INPUT:
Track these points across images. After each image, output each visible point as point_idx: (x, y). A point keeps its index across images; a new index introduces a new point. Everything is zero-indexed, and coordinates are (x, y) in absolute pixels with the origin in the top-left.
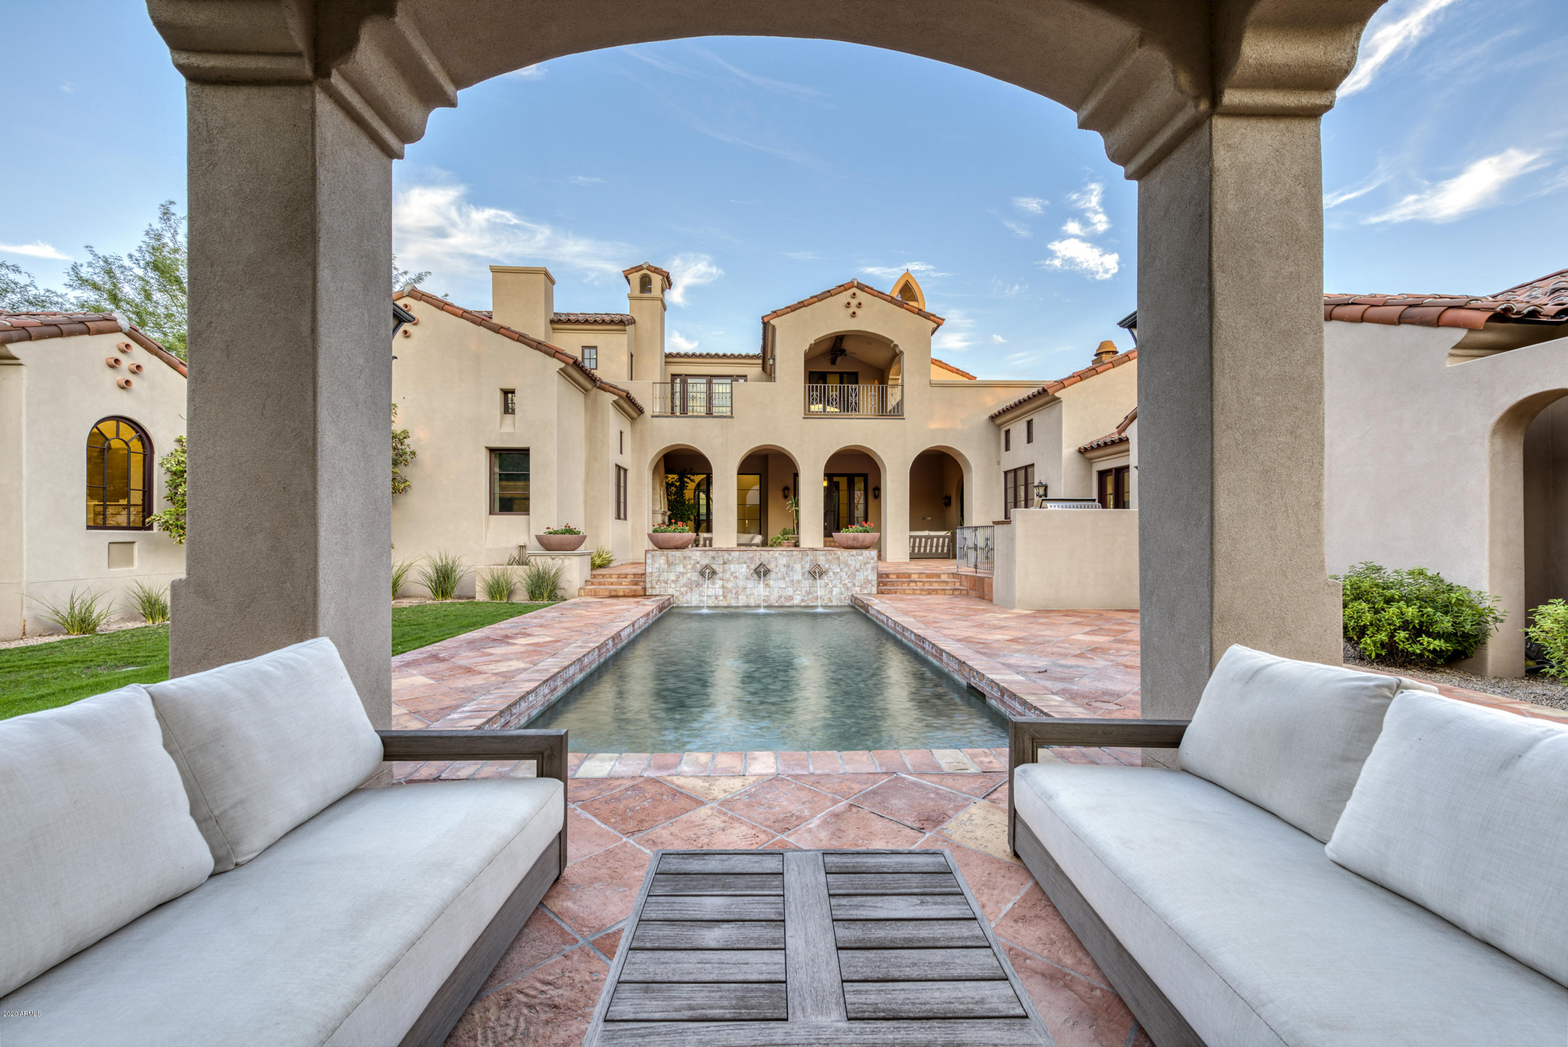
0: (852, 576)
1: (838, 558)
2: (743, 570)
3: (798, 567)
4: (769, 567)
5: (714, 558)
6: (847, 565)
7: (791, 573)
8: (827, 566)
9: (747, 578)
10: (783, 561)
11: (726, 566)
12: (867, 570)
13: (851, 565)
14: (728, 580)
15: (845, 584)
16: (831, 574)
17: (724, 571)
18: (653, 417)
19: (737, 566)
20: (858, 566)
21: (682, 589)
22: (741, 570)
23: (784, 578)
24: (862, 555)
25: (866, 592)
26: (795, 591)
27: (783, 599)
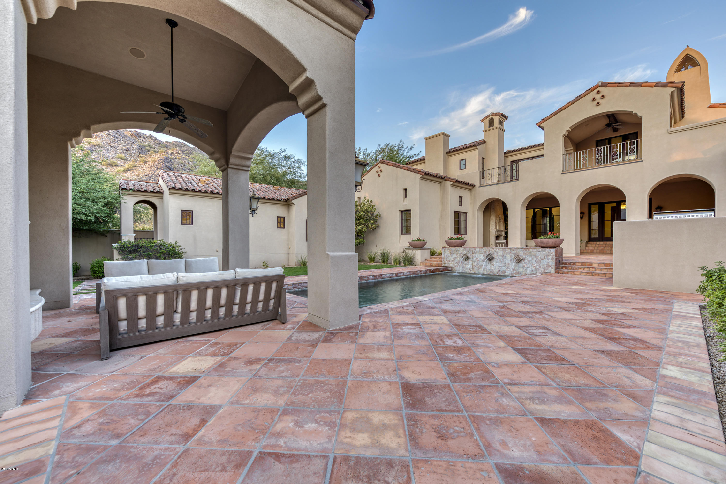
0: (539, 262)
1: (531, 252)
2: (481, 257)
3: (508, 256)
4: (493, 256)
5: (468, 251)
6: (536, 256)
7: (505, 259)
8: (524, 256)
9: (483, 261)
10: (500, 253)
11: (474, 255)
12: (548, 259)
13: (538, 256)
14: (475, 262)
15: (535, 267)
16: (526, 261)
17: (473, 257)
18: (480, 187)
19: (479, 255)
20: (543, 257)
21: (456, 264)
23: (501, 262)
24: (545, 251)
26: (506, 269)
27: (500, 272)
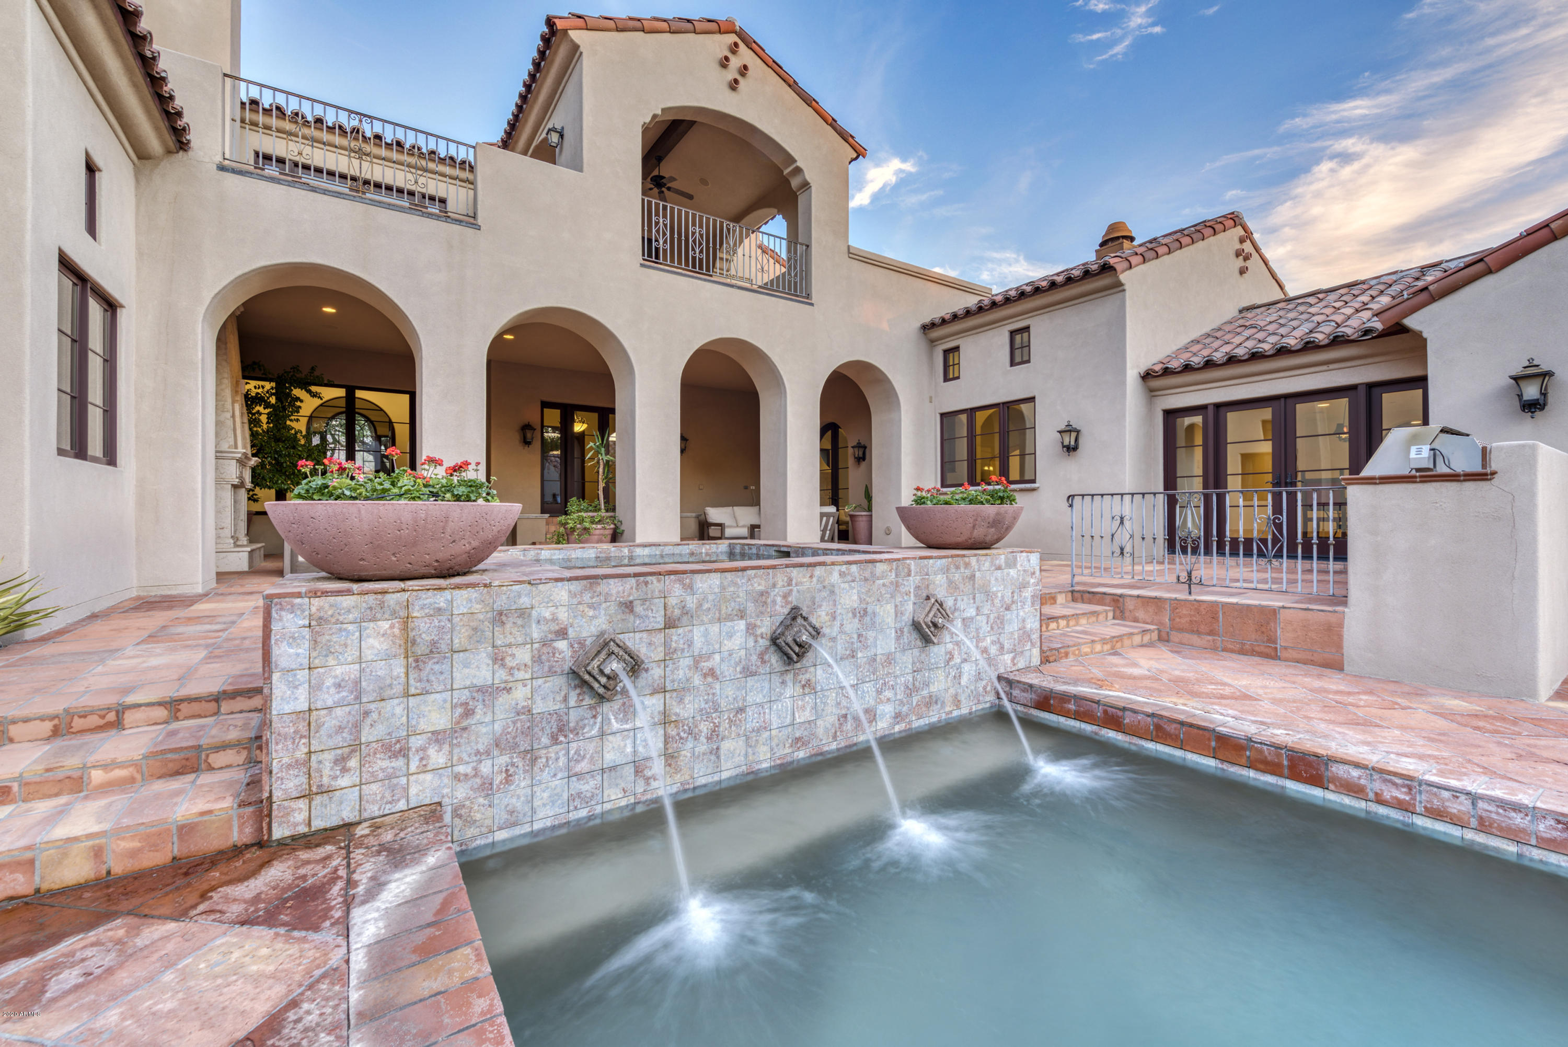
0: (999, 624)
1: (972, 577)
2: (734, 641)
3: (886, 613)
4: (811, 621)
5: (629, 606)
6: (989, 595)
7: (871, 634)
8: (949, 602)
9: (748, 673)
10: (850, 598)
11: (677, 636)
13: (995, 594)
14: (682, 691)
15: (985, 647)
16: (958, 623)
17: (669, 656)
18: (222, 168)
19: (715, 629)
20: (1007, 596)
21: (486, 768)
22: (728, 645)
23: (853, 654)
25: (1021, 665)
26: (879, 692)
27: (850, 725)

WHAT NEEDS TO BE DONE:
Could you give every line from the start of the records through the line containing "18: (480, 187)" as a numbered list, with both ends included, blank lines skipped, and the pictures left out?

EXERCISE OUTPUT:
1. Track these points across images. After each image, output each visible point as point_idx: (x, y). A point keeps its index across images; a new index introduces a new point. Everything is zero-indexed, and coordinates are (x, y) in absolute pixels with the origin in the top-left.
2. 0: (852, 576)
3. 1: (838, 558)
4. 2: (743, 570)
5. 3: (798, 567)
6. 4: (769, 567)
7. 5: (714, 558)
8. 6: (847, 565)
9. 7: (791, 573)
10. 8: (827, 566)
11. 9: (747, 578)
12. 10: (783, 561)
13. 11: (726, 566)
14. 12: (867, 570)
15. 13: (851, 565)
16. 14: (728, 580)
17. 15: (845, 584)
18. 16: (831, 574)
19. 17: (724, 571)
20. 18: (653, 417)
21. 19: (737, 566)
22. 20: (858, 566)
23. 21: (682, 589)
24. 22: (741, 570)
25. 23: (784, 578)
26. 24: (862, 555)
27. 25: (866, 592)
28. 26: (795, 591)
29. 27: (783, 599)
30. 0: (539, 262)
31. 1: (531, 252)
32. 2: (481, 257)
33. 3: (508, 256)
34. 4: (493, 256)
35. 5: (468, 251)
36. 6: (536, 256)
37. 7: (505, 259)
38. 8: (524, 256)
39. 9: (483, 261)
40. 10: (500, 253)
41. 11: (474, 255)
42. 12: (548, 259)
43. 13: (538, 256)
44. 14: (475, 262)
45. 15: (535, 267)
46. 16: (526, 261)
47. 17: (473, 257)
48. 18: (480, 187)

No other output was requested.